Unnamed: 0,adjective,positive_count,negative_count
0,good,2809,2866
1,great,2575,1019
2,br,1868,2049
3,many,1473,1149
4,best,1371,662
5,little,1328,1176
6,much,1323,1414
7,real,1008,888
8,first,974,877
9,new,914,678


Based on the `cleaned_tokens` object, stem all words available in our reviews and save the object in a new list of lists.

In [31]:
from nltk.stem import SnowballStemmer
snowball = SnowballStemmer(language='english')

In [32]:
stemmed_tokens = []
for review in cleaned_tokens:
    stemmed_review = []
    for token in review:
        stemmed_token = snowball.stem(token)
        stemmed_review.append(stemmed_token)
    stemmed_tokens.append(stemmed_review)

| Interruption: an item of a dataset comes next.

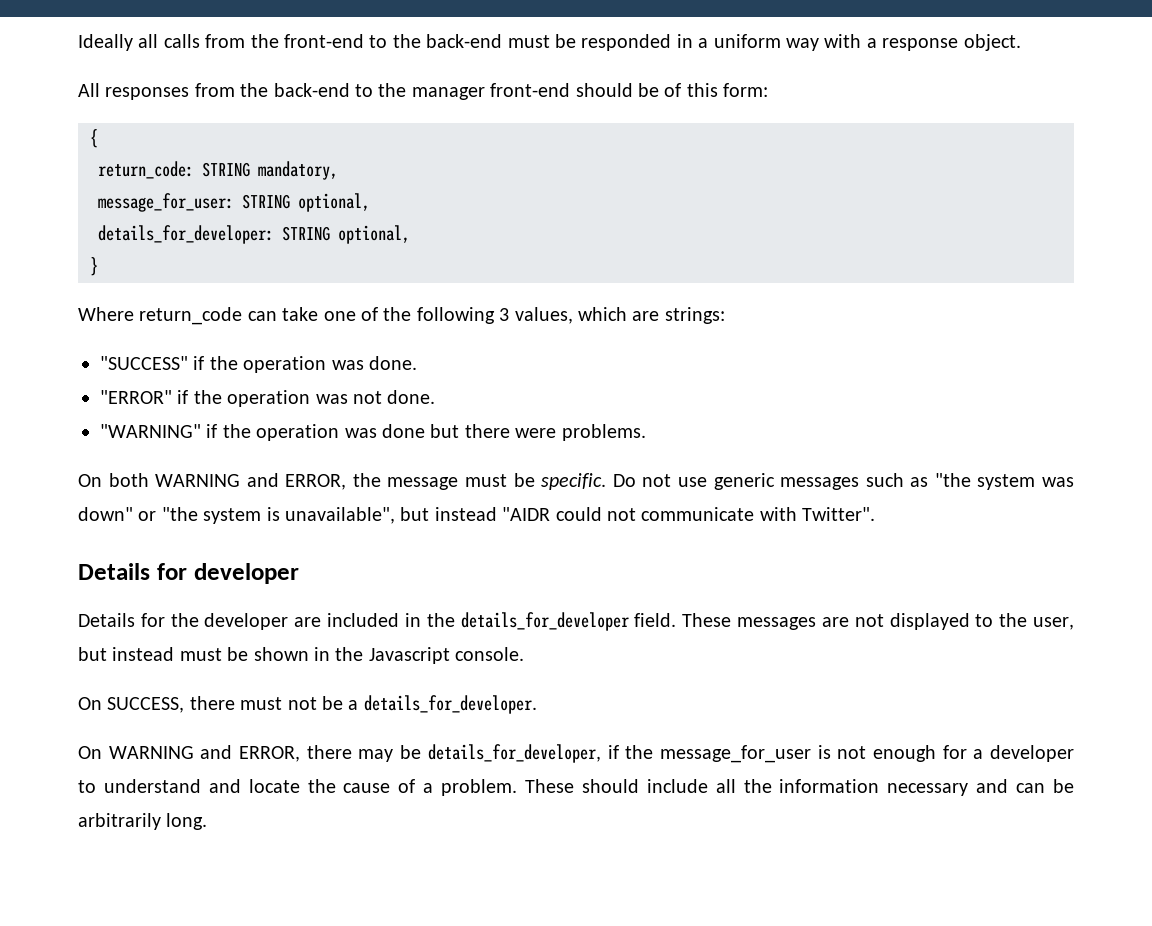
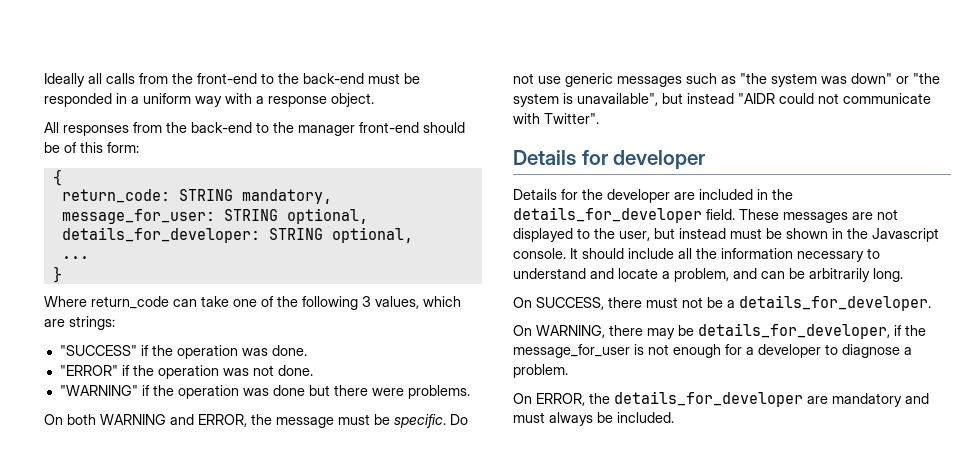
(410, 234) none -> [61,256,89,259] // ...
(525, 654) none -> [570,248,880,262] [513,268,903,282] It should include all the information necessary to understand and locate a problem, and can be arbitrarily long.
[108,745,301,762] WARNING and ERROR, -> [536,325,605,338] WARNING,
[103,779,1075,796] [78,813,208,830] understand and locate the cause of a problem. These should include all the information necessary and can be arbitrarily long. -> [842,344,912,358] [513,364,568,378] [513,391,929,407] [513,412,674,426] diagnose a problem. // On ERROR, the details_for_developer are mandatory and must always be included.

Add the percentage of retained data (number of characters retained for each review in the `cleaned_tokens` divided by the number of characters of the original review) to the `imdb_data`.


In [33]:
perc_loss = []
for index, review in enumerate(stemmed_tokens):
    perc_loss.append(len(' '.join(review))/len(reviews[index])) 

In [34]:
imdb_data['perc_retain_stemming'] = perc_loss

In [35]:
imdb_data.sort_values(by='perc_retain_stemming',ascending=True)

Unnamed: 0,review,sentiment,perc_retain_stemming
48927,Smallville episode Justice is the best episode...,positive,0.110272
39182,Smallville episode Justice is the best episode...,positive,0.110272
45723,What is the story what is it on the screen. At...,negative,0.390173
48697,Maybe it was the fact that I saw Spider-man th...,negative,0.391213
11645,No offense to anyone who saw this and liked it...,negative,0.404545
...,...,...,...
11926,I wouldn't rent this one even on dollar rental...,negative,0.811321
30527,"As so many others have written, this is a wond...",positive,0.813246
28920,Primary plot!Primary direction!Poor interpreta...,negative,0.823529
36844,OZ is the greatest show ever mad full stop.OZ ...,positive,0.836257


In [36]:
imdb_data.loc[48927,'review']

"Smallville episode Justice is the best episode of Smallville ! ! ! ! ! ! ! ! ! ! ! ! ! ! ! ! ! ! ! ! ! ! ! ! ! ! ! ! ! ! ! ! ! ! ! ! ! ! ! ! ! ! ! ! ! ! ! ! ! ! ! ! ! ! ! ! ! ! ! ! ! ! ! ! ! ! ! ! ! ! ! ! ! ! ! ! ! ! ! ! ! ! ! ! ! ! ! ! ! ! ! ! ! ! ! ! ! ! ! ! ! ! ! ! ! ! ! ! ! ! ! ! ! ! ! ! ! ! ! ! ! ! ! ! ! ! ! ! ! ! ! ! ! ! ! ! ! ! ! ! ! ! ! ! It's my favorite episode of Smallville! ! ! ! ! ! ! ! ! ! ! ! ! ! ! ! ! ! ! ! ! ! ! ! ! ! ! ! ! ! ! ! ! ! ! ! ! ! ! ! ! ! ! ! ! ! ! ! ! ! ! ! ! ! ! ! ! ! ! ! ! ! ! ! ! ! ! ! ! ! ! ! ! ! ! ! ! ! ! ! ! ! ! ! ! ! ! ! ! ! ! ! ! ! ! ! ! ! ! ! ! ! ! ! ! ! ! ! ! ! ! ! ! ! ! ! ! ! ! ! ! ! ! ! ! ! ! ! ! ! ! ! ! ! ! ! ! !"

In [37]:
' '.join(stemmed_tokens[48927])

"smallvill episod justic best episod smallvill 's favorit episod smallvill"

- The stemmed review retained few original characters because of the punctuation and not because of stemming. It probably may be excluded from the analysis as it contain few meaningful text.